* [Instruction]
Rewrite the lines of every item below, substituting "vernacular name" for each "common name" and leaving everything else unchanged.

Dataset entries
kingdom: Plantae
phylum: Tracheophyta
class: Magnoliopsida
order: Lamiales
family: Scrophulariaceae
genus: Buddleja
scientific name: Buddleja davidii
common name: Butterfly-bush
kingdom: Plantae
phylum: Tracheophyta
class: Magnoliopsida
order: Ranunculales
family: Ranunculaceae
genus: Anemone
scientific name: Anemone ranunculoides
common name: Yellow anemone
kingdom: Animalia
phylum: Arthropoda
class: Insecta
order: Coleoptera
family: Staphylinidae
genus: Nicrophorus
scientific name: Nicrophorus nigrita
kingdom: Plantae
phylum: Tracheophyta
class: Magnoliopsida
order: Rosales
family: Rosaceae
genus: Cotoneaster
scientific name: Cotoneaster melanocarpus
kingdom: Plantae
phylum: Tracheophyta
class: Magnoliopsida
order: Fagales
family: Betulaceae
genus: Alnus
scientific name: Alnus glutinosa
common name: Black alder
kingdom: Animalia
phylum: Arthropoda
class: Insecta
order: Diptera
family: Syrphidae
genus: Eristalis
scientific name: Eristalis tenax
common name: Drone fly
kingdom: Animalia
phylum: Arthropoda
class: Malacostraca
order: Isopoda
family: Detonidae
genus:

* [The reply]
kingdom: Plantae
phylum: Tracheophyta
class: Magnoliopsida
order: Lamiales
family: Scrophulariaceae
genus: Buddleja
scientific name: Buddleja davidii
vernacular name: Butterfly-bush
kingdom: Plantae
phylum: Tracheophyta
class: Magnoliopsida
order: Ranunculales
family: Ranunculaceae
genus: Anemone
scientific name: Anemone ranunculoides
vernacular name: Yellow anemone
kingdom: Animalia
phylum: Arthropoda
class: Insecta
order: Coleoptera
family: Staphylinidae
genus: Nicrophorus
scientific name: Nicrophorus nigrita
kingdom: Plantae
phylum: Tracheophyta
class: Magnoliopsida
order: Rosales
family: Rosaceae
genus: Cotoneaster
scientific name: Cotoneaster melanocarpus
kingdom: Plantae
phylum: Tracheophyta
class: Magnoliopsida
order: Fagales
family: Betulaceae
genus: Alnus
scientific name: Alnus glutinosa
vernacular name: Black alder
kingdom: Animalia
phylum: Arthropoda
class: Insecta
order: Diptera
family: Syrphidae
genus: Eristalis
scientific name: Eristalis tenax
vernacular name: Drone fly
kingdom: Animalia
phylum: Arthropoda
class: Malacostraca
order: Isopoda
family: Detonidae
genus:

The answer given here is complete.